September 30 (Fri), 14:00-14:40, Tamna Hall A (5F)

Cell Cycle-specific Assembly and Trafficking of the Telomerase Holoenzyme

In Kwon Chung, Ph.D.
Yonsei University, Korea

Dr. Chung is currently a Professor of the Department of Systems Biology in Yonsei University. He received his Ph. D. from Ohio State University in 1991. During his PhD, he studied the reactivity of eukaryotic topoisomerases on various unusual DNA structures including Z-DNA, triplex DNA, and quadruplex DNA. During his postdoctoral training in Harvard Medical School, he worked on double-stranded RNA virus which can infect Leishmania, a parasitic protozoan. He started running an independent research group in the Department of Systems Biology, Yonsei University in 1993. He started working on the structures and functions of human telomere and telomerase, which is a key enzyme complex for continued cell proliferation in stem cells and cancer cells. Although telomerase has been shown to accumulate in Cajal bodies for association with telomeric chromatin, it is unclear where and how the assembly and trafficking of catalytically active telomerase is regulated in the context of nuclear architecture.
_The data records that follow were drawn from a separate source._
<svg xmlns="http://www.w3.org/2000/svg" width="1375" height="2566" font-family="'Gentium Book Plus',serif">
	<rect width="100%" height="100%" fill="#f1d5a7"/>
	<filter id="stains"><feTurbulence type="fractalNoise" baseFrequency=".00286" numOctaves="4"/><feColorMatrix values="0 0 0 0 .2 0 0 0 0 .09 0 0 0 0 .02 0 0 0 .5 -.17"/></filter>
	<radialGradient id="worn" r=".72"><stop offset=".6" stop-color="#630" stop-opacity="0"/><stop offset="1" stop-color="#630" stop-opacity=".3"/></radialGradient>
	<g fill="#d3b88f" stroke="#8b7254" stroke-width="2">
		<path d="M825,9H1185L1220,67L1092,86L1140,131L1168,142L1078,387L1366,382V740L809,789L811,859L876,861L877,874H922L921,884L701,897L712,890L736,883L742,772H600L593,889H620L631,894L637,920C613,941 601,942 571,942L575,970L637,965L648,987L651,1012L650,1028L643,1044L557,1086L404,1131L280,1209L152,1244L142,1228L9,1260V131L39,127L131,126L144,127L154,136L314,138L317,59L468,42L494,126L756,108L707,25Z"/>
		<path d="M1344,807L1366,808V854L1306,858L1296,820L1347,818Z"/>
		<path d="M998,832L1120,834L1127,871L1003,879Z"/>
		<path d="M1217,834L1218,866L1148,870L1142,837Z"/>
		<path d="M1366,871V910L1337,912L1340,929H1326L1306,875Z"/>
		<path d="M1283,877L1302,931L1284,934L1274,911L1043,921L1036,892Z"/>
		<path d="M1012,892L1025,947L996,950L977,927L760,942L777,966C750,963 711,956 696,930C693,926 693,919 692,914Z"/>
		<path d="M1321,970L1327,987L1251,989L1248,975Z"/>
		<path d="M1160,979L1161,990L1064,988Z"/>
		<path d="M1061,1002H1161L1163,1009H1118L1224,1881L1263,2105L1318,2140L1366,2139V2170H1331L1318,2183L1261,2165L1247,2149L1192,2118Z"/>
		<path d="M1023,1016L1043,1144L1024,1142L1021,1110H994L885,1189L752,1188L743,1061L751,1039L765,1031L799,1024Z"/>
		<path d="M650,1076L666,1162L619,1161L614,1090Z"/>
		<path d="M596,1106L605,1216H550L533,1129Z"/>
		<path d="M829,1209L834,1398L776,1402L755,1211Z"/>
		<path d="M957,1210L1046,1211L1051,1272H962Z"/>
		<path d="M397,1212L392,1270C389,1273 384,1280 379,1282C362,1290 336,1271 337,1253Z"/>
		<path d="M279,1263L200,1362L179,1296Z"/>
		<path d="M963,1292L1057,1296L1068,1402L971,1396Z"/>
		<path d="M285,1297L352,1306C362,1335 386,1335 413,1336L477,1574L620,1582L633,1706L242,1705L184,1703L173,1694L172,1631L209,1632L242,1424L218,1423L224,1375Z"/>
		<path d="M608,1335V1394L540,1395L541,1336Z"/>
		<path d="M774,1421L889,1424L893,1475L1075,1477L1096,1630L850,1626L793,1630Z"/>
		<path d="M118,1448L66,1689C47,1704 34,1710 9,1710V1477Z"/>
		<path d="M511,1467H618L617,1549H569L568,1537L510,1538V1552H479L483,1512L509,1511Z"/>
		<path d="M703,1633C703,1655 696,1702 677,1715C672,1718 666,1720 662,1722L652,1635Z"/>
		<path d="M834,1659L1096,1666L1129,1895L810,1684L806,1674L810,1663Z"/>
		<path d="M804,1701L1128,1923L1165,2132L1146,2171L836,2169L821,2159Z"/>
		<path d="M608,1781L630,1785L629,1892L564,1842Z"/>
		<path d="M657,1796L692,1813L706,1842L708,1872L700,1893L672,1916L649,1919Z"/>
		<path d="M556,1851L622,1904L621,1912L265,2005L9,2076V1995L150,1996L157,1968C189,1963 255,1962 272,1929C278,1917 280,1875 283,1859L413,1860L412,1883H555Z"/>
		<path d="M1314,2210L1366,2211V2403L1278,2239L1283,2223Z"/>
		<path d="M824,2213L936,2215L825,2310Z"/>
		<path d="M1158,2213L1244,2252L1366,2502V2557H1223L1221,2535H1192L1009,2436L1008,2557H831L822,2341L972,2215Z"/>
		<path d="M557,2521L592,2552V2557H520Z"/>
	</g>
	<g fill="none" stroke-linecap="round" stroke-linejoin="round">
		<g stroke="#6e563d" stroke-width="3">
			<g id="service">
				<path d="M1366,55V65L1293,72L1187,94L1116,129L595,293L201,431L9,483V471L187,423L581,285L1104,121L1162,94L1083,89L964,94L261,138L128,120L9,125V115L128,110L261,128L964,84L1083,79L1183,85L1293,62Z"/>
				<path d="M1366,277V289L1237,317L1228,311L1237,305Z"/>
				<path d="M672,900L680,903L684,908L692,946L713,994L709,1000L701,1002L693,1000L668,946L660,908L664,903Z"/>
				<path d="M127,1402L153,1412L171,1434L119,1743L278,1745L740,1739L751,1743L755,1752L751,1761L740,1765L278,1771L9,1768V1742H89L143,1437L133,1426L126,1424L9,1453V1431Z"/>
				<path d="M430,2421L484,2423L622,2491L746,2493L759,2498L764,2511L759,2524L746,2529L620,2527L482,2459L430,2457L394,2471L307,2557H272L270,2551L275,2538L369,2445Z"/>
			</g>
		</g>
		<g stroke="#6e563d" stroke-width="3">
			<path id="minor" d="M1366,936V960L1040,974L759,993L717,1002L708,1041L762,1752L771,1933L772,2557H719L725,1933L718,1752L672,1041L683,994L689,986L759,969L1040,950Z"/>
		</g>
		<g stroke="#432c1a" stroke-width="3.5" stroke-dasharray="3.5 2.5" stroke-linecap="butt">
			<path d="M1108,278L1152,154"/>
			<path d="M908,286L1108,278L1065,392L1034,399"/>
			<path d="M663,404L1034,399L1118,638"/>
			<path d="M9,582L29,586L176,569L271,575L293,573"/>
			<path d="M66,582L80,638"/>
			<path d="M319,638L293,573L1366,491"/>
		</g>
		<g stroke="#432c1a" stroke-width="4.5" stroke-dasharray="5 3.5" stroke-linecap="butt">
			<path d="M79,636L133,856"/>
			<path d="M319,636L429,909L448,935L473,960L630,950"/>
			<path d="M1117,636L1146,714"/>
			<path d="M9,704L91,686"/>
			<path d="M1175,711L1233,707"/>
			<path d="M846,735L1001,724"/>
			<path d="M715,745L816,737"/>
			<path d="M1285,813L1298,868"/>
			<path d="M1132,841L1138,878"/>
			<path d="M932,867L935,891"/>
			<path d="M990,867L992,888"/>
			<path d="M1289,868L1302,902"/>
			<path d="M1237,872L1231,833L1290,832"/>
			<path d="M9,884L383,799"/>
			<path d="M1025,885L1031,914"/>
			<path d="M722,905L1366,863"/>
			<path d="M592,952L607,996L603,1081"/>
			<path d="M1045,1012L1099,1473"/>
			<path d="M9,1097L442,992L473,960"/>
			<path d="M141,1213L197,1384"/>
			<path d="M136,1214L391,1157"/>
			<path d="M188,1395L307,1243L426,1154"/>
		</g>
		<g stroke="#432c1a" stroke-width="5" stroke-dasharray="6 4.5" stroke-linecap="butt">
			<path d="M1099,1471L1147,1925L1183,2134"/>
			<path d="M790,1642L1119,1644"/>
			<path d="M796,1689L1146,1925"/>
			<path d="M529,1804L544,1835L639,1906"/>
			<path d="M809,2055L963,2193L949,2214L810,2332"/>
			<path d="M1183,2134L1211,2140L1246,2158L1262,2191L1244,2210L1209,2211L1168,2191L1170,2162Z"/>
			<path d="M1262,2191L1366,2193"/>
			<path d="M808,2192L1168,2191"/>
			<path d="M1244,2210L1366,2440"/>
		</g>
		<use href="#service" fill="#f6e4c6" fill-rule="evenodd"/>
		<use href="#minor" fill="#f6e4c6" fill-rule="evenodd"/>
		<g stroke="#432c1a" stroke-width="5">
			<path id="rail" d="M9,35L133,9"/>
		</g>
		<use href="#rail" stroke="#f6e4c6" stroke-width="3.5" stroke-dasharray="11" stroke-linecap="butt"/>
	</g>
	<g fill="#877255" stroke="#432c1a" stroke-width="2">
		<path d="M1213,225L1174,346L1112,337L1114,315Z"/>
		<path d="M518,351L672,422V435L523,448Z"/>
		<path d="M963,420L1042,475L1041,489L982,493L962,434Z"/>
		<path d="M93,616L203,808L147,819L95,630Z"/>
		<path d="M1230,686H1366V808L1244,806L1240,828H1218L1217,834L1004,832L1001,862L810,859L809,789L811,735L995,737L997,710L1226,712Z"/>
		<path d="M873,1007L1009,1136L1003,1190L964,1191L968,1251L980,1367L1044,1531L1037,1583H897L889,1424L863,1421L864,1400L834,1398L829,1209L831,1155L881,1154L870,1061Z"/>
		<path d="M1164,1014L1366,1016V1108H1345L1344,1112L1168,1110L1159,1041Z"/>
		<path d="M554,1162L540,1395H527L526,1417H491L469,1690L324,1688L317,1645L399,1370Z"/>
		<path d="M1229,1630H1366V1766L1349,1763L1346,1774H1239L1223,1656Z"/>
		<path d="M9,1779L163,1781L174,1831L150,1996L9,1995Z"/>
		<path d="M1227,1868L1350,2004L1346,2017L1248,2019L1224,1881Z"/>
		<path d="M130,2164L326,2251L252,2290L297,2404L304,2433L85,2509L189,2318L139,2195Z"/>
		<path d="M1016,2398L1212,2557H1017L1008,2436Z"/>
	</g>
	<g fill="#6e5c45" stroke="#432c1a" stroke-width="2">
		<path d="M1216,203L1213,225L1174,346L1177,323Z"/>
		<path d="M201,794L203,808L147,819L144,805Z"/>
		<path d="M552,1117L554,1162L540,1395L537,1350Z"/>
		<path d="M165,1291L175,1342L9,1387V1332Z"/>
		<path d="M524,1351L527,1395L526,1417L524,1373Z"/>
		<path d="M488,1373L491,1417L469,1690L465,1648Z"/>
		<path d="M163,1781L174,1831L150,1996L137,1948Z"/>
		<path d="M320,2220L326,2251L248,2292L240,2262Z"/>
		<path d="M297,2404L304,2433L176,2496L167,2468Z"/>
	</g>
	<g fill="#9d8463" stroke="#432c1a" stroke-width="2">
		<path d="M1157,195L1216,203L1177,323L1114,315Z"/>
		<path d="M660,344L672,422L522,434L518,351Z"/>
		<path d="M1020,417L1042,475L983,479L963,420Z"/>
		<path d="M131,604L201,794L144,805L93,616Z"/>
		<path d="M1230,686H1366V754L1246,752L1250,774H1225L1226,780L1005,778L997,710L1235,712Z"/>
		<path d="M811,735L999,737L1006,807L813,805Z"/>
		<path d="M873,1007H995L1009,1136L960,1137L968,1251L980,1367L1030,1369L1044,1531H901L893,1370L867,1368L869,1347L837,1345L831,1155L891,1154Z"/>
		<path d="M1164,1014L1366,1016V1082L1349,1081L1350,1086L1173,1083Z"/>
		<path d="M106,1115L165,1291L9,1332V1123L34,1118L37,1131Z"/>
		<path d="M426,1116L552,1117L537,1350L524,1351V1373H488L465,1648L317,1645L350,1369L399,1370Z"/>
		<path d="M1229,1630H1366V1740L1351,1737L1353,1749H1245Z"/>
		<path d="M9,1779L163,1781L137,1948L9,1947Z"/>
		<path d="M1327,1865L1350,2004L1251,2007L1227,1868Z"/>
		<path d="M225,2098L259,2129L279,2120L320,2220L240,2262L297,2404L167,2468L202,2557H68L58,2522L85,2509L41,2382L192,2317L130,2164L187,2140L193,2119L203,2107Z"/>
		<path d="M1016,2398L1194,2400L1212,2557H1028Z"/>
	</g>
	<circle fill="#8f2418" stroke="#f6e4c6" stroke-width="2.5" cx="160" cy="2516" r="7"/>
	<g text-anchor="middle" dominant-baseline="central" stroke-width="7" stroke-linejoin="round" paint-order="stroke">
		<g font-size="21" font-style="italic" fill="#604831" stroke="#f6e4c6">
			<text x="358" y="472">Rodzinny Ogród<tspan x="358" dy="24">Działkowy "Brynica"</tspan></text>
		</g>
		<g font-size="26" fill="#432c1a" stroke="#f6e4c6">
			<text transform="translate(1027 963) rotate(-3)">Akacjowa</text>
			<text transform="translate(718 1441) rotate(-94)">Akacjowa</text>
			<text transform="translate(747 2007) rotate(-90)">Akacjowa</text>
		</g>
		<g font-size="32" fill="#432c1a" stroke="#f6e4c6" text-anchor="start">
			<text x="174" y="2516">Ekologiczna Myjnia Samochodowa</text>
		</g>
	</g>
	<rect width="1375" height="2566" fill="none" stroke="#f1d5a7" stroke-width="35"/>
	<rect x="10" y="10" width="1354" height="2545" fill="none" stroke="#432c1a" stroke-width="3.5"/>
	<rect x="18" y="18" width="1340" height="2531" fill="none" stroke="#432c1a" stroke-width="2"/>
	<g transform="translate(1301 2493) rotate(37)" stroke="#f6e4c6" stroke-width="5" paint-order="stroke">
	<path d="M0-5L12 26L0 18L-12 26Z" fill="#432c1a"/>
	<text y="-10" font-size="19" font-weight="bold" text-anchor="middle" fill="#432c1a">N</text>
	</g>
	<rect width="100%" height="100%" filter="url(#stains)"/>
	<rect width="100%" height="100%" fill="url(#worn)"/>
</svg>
Dr. Chung and his group identified for the first time MKRN1 as an E3 ubiquitin ligase for telomerase, demonstrating a regulatory role in telomere length homeostasis. His group also elucidated the telomerase RNA biogenesis, holoenzyme assembly, and intracellular trafficking of telomerase and revealed that the catalytically active holoenzyme is assembled in the dense fibrillar component of the nucleolus during S phase. In parallel, the Chung lab has discovered that nuclear speckle is the nuclear site for telomerase recruitment to telomeres. His group is currently dedicated to the study on the regulatory role of chaperones in nuclear transport of telomerase reverse transcriptase.